Tina spoke about how clients can be risk-averse to testing new remuneration models such as equity share. Although with so many different models available, Tina recommends that agencies thoroughly research different models and familiarise themselves with the IPA guide on remuneration models so that they can flex and present options to find the sweet-spot with clients. One-size will not fit all.
All of our panellists agreed that in such an over-supplied market, it can be hard for agencies to balance the cost of talent and delivery while remaining competitive on price. One way forward is to ensure you have the marketing team, procurement and yourselves in one room to work together to build and structure a commercial proposition that works for everyone.
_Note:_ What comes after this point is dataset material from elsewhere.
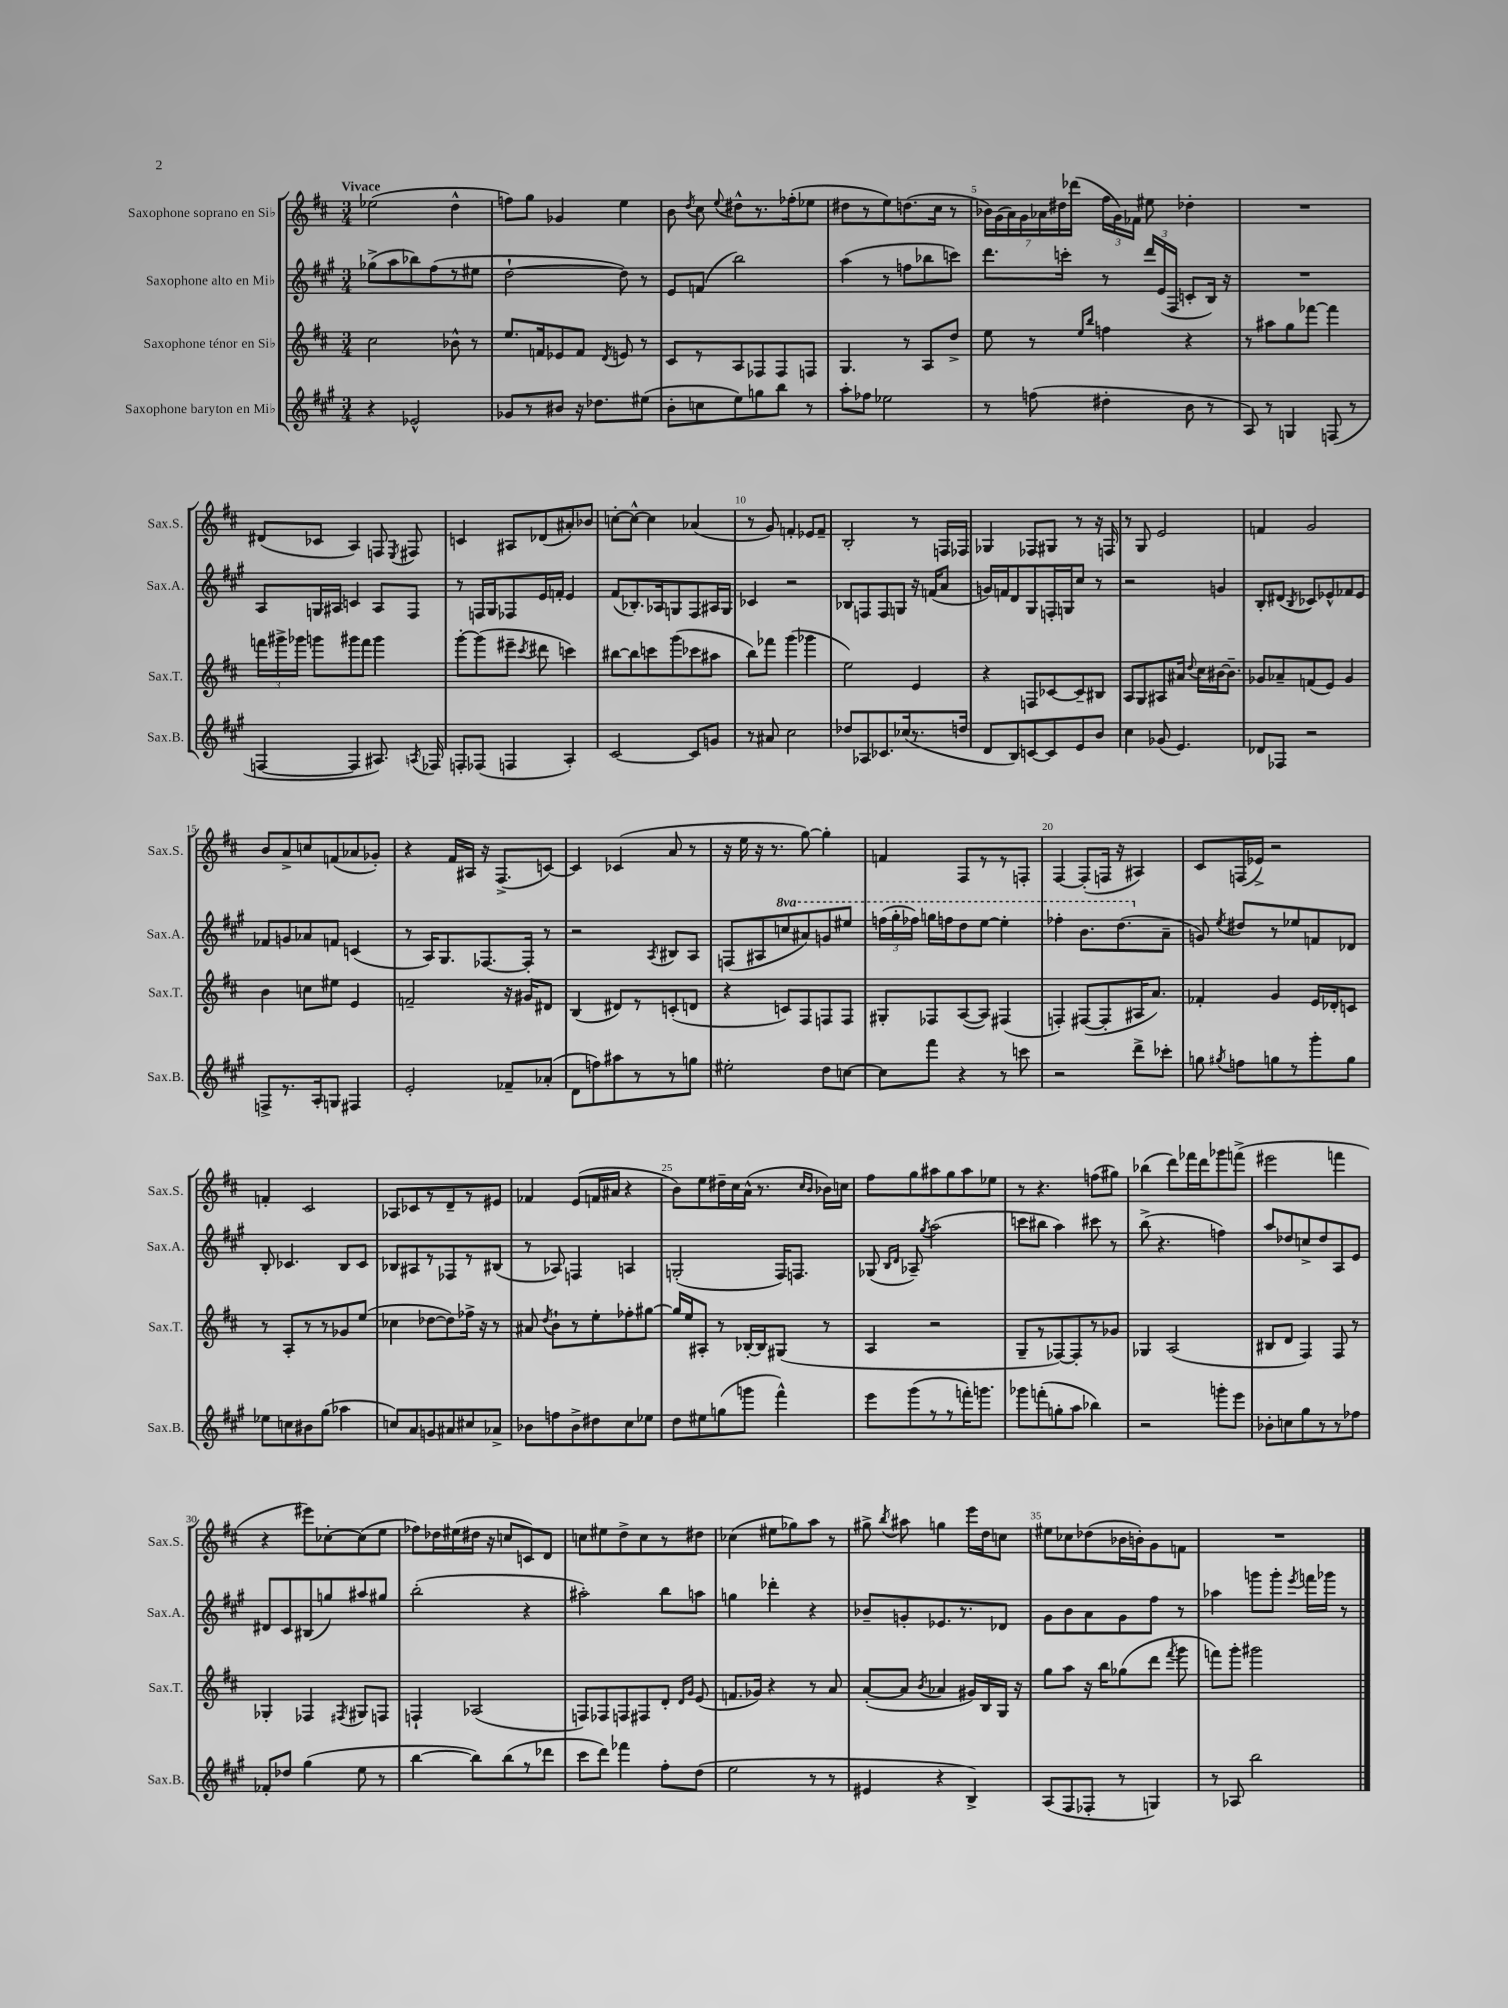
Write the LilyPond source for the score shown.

We ended the conversation with some words of wisdom from Tina, saying that agencies should be brave enough to say no. The only way we will make progress as an industry is by forcing innovation and creativity in this area.
Quick wins for change
While there’s no secret weapon, our panel shared some tips to help bringing about change:
Change the conversation, change the game – If you find yourself consistently re-pitching for existing clients, add up the true cost to pitch to you and take this to them to talk about a new commercial proposition. As an alternative, you could co-invest that budget you would have spent pitching with the client matching it and use this fund to invest in innovation, testing new concepts and growing together.
Become a master of change – There is a real opportunity for nimble agencies to adapt new pricing models based around productisation. Some agencies are guilty of not being on suitable models for their services, look at tech and consultancy models for inspiration and try to find the right fit. Different rules apply outside of the agency world – take inspiration to adapt.
Don’t get stuck mourning the loss of retainers – Caroline Johnson spoke about the shift from retained work to more project-based work and highlighted how this is in-fact a positive move – “Projects are actually better than retainers, retainers are all you can eat,” she said.
You have to find a way to monetise your strategic talent – Invest in commercial, creative and strategic people and seek help from experts outside of the industry to help you navigate this change.
It’s time to call out the crazy – The biggest thing all agencies can do is to back themselves and their models and learn when and how to say ‘no’.